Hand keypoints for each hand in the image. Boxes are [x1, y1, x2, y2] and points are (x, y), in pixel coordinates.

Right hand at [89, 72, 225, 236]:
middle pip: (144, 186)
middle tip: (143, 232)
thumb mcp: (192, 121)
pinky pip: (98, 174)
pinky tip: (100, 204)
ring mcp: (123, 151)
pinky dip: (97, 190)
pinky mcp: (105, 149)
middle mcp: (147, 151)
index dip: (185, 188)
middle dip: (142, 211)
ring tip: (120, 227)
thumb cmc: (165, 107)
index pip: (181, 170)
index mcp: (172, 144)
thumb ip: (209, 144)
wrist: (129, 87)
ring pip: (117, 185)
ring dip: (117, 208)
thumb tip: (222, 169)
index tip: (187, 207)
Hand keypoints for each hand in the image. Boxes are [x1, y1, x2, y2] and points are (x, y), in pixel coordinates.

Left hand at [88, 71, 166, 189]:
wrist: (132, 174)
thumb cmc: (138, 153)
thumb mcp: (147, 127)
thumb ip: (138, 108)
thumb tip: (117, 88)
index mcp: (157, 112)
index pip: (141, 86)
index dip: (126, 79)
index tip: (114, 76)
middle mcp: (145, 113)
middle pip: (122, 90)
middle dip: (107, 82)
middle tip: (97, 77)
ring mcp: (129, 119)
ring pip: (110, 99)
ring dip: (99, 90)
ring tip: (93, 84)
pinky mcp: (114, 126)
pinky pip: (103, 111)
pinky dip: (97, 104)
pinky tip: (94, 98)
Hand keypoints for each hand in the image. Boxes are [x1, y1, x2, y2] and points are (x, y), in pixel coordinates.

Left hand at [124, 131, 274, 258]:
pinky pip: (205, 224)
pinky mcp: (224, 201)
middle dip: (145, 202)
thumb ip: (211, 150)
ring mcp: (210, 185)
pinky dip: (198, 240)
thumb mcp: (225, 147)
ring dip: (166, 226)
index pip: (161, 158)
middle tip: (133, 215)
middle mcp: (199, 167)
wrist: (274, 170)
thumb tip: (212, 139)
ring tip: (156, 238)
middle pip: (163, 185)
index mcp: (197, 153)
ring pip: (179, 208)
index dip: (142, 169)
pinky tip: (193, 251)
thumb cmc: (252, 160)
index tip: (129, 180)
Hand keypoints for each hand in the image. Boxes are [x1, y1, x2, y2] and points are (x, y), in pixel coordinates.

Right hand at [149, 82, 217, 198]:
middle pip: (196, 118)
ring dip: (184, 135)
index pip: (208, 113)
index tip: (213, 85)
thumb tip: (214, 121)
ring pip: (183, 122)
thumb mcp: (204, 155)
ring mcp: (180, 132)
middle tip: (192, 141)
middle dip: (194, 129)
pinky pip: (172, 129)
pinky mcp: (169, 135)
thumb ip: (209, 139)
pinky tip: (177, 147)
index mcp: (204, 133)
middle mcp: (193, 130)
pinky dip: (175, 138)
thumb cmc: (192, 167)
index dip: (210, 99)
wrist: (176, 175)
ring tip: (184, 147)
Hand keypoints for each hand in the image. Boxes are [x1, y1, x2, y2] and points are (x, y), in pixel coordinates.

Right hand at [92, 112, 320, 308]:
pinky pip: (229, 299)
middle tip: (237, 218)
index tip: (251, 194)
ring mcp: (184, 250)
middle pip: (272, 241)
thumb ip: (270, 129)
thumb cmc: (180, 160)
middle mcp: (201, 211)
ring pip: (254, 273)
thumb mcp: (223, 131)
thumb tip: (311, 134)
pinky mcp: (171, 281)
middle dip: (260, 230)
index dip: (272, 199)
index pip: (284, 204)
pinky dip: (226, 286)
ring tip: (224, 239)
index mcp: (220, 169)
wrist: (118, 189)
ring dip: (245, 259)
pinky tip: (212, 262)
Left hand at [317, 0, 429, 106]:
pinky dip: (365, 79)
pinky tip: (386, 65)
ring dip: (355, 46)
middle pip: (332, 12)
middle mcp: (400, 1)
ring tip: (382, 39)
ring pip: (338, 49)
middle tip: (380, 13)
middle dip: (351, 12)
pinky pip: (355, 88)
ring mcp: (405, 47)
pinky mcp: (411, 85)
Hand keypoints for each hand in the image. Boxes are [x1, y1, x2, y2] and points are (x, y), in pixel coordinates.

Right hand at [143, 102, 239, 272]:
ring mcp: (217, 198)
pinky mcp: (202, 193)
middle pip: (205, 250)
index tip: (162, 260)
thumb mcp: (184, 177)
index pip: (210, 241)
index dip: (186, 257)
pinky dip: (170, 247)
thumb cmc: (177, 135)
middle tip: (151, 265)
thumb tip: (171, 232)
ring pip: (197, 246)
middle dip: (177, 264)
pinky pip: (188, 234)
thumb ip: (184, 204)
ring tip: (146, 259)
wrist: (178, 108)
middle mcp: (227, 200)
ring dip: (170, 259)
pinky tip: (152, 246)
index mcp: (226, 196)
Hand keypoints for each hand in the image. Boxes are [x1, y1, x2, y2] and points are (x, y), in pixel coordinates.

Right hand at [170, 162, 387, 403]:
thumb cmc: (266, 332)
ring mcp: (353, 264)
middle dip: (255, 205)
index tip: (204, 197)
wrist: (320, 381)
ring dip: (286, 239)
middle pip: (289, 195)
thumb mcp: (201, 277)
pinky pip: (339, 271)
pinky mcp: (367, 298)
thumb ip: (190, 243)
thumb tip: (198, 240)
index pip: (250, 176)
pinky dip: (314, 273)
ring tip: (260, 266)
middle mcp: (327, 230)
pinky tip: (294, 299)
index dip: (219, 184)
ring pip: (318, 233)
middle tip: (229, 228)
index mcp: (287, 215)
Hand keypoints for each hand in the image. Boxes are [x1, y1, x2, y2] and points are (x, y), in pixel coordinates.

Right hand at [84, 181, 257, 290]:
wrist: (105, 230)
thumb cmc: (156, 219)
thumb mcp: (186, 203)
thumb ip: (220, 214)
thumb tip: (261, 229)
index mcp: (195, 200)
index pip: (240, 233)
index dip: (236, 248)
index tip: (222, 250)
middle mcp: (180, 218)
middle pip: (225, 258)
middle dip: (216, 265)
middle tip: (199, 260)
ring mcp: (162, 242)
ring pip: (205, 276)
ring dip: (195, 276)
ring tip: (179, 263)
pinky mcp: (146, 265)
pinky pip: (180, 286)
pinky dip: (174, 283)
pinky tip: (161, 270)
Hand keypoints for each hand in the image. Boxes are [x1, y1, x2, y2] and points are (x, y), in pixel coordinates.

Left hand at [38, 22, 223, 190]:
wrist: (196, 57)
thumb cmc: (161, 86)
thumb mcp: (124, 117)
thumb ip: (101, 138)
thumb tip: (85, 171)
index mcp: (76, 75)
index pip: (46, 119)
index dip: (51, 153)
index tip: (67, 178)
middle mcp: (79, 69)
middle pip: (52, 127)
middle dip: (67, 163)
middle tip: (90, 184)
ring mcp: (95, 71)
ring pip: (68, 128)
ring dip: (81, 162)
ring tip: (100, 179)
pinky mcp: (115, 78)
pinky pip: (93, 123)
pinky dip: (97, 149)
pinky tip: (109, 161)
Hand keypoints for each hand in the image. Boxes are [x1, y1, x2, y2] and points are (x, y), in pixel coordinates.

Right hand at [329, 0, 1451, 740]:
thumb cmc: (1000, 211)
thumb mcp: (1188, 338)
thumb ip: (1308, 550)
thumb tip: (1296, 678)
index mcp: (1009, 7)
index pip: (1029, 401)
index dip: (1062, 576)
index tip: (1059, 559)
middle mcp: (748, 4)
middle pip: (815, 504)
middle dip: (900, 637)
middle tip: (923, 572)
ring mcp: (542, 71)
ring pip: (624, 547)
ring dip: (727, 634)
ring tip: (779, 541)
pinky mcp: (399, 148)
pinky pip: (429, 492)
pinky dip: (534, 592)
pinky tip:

How to complete this task - Using the data above, repeat exactly the lines that begin at the line with "thumb mcp: (192, 121)" and end at the line with "pinky tip: (94, 98)", both ends included.

Answer box -
thumb mcp: (192, 121)
pinky pip: (98, 174)
pinky tip: (100, 204)
ring mcp: (123, 151)
pinky dip: (97, 190)
pinky mcp: (105, 149)
middle mcp: (147, 151)
index dip: (185, 188)
middle dip: (142, 211)
ring tip: (120, 227)
thumb cmc: (165, 107)
index pip: (181, 170)
index mcp: (172, 144)
thumb ip: (209, 144)
wrist: (129, 87)
ring pip: (117, 185)
ring dip: (117, 208)
thumb tip: (222, 169)
index tip: (187, 207)
Hand keypoints for each hand in the image. Boxes are [x1, y1, x2, y2] and points are (x, y), in pixel coordinates.

Left hand at [88, 71, 166, 189]:
wrist: (132, 174)
thumb cmc: (138, 153)
thumb mcp: (147, 127)
thumb ip: (138, 108)
thumb tip: (117, 88)
index mcp: (157, 112)
index pip: (141, 86)
index dip: (126, 79)
index tip: (114, 76)
middle mcp: (145, 113)
middle pip: (122, 90)
middle dip: (107, 82)
middle tip: (97, 77)
ring mcp: (129, 119)
ring pip: (110, 99)
ring dip: (99, 90)
ring tip: (93, 84)
pinky mcp: (114, 126)
pinky pip: (103, 111)
pinky dip: (97, 104)
pinky tip: (94, 98)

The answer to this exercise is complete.